Son 20 yılda gençler büyük bir geleceksizliğe itildi
İPA 20 yılda gençlerin yaşam koşullarında nelerin değiştiğini araştırdı. Çalışan da üniversiteli de geçinemiyor. KYK bursuyla 2005’te 275 adet simit ve çay alınırken bu sayı 43’e düştü. 18-30 yaş grubu sosyal izolasyon yaşıyor.

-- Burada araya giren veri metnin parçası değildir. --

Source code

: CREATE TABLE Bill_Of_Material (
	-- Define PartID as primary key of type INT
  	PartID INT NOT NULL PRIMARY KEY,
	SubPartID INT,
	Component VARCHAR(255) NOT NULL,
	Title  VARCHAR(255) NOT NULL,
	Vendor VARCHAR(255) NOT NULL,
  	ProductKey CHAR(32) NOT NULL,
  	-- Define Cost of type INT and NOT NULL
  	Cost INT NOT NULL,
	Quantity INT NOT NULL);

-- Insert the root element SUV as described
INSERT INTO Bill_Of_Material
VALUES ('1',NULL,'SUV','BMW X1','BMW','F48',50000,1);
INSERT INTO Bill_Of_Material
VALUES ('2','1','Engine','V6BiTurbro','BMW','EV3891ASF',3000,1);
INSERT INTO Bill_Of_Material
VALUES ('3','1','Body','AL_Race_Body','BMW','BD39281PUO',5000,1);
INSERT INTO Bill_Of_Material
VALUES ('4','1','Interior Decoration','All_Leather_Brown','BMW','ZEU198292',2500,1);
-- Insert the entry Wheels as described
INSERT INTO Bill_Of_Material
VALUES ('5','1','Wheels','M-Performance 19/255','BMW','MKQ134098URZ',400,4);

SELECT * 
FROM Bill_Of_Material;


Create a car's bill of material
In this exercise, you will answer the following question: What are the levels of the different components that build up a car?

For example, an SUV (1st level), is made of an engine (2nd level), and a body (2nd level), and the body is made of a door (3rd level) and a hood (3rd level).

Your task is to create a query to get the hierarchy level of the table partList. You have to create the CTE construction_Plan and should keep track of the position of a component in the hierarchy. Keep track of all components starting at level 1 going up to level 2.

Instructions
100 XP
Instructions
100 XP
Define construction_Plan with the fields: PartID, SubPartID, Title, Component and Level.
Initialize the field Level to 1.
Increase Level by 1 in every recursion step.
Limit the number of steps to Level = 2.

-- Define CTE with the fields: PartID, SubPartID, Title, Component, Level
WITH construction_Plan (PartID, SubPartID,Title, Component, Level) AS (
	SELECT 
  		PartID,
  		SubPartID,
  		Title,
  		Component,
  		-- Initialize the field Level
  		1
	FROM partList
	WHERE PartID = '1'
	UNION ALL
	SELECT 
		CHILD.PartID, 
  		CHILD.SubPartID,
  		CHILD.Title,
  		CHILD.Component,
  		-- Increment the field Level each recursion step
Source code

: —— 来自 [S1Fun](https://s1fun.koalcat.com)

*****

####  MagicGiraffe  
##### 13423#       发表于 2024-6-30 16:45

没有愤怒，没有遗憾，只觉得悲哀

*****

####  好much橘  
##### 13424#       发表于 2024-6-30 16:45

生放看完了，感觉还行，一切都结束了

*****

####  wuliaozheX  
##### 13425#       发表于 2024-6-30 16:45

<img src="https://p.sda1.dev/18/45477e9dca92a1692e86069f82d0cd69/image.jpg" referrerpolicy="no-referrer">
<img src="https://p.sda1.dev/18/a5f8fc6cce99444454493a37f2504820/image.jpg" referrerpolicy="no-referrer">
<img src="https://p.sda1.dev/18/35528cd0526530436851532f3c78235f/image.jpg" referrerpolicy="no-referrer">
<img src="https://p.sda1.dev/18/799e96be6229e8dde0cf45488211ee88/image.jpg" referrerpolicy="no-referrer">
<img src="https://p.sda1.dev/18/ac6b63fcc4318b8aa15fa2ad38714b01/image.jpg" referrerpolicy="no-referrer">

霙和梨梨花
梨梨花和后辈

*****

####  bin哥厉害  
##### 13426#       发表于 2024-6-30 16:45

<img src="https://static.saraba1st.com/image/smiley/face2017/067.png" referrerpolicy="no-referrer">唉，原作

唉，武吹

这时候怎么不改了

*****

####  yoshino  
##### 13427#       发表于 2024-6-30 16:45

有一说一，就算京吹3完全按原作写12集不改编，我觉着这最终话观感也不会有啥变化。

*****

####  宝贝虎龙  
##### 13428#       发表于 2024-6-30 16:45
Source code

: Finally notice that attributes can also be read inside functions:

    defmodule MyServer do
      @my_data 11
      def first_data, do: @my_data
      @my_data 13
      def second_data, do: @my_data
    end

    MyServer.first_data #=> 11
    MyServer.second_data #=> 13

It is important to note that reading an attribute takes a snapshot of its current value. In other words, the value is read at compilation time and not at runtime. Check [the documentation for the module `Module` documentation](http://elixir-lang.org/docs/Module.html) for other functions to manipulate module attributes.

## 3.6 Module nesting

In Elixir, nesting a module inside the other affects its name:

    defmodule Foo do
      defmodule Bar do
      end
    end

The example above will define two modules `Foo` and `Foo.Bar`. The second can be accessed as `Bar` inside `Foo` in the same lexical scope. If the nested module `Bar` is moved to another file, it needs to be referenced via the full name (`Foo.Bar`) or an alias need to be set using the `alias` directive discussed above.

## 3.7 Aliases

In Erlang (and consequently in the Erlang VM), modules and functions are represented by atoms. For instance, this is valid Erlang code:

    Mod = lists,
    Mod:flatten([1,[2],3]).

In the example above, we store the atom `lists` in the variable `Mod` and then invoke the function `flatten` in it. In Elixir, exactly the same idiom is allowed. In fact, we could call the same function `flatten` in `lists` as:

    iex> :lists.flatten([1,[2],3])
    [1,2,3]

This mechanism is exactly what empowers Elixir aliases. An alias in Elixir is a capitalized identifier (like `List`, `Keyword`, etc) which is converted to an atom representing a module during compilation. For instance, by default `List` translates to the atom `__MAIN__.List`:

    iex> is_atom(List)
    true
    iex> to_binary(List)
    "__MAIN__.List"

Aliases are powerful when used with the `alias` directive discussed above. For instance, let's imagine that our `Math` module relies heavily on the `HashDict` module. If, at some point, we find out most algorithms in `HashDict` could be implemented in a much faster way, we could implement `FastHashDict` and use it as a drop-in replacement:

İBB İstanbul Planlama Ajansı, nisan ayındaki kent gündemi araştırmalarında gençliği ele aldı. 19 Mart sonrası süreçte toplumsal dinamiklerin itici gücü olan gençliğin son 20 yılda demografik ve sosyo ekonomik profil değişimi incelendi.
Araştırmada telefon destekli anket sonuçları, farklı gençlik evreleri ve profilleriyle odak grup görüşmelerinden faydalanıldı.
GENÇLİĞİN 232 SİMİDİNİ YEDİLER
İstanbul gençlerin son 20 yılda kaybettikleri alım güçleri farklı göstergeler üzerinden hesaplandı. Buna göre aylıt KYK Bursu/kredisi ile 2005’te 275 adet simit ve çay alınırken bugün bu sayı 43’e düştü.
Raporda “Yirmi yıl öncesinde çeşitli fırsatlarla anılan İstanbul, artık gençlerin eğitim, istihdam, barınma, beslenme ve sosyokültürel katılım gibi farklı alanlarda derin yapısal sorunlarla karşı karşıya kaldığı bir kente dönüşmüştür” denildi.
Çalışmanın ortaya koyduğu sonuçlardan bir bölümü şöyle sıralandı:
• Geçim sıkıntısı, İstanbul’daki farklı gençlik profilleri için ortak sorun.
• 2005 yılında aylık KYK bursu ile 5,67 gram altın alınabilirken bugün bu miktar 0,88 grama düştü.
• 2005’te asgari ücretin %31,4’üne denk gelen burs oranı, 2025’te %13,6’ya geriledi.
• Okul yemeği/ tabildot adedi alım gücü son 17 yılda %59 oranında azaldı.
• Katılımcıların %77,6’sı gençlerin geçmişe kıyasla daha zor koşullarda yaşadığını belirtti.
• Üniversiteli, çalışan veya ev gençlerin fark etmeksizin temel yaşam giderlerini karşılamakta zorlandığı görüldü.
• Çalışmak mecburiyetinde olan üniversitelilerin hayatı “bitmeyen bir mesai”ye dönüşüyor. Yarı zamanlı istihdam sıkıntı.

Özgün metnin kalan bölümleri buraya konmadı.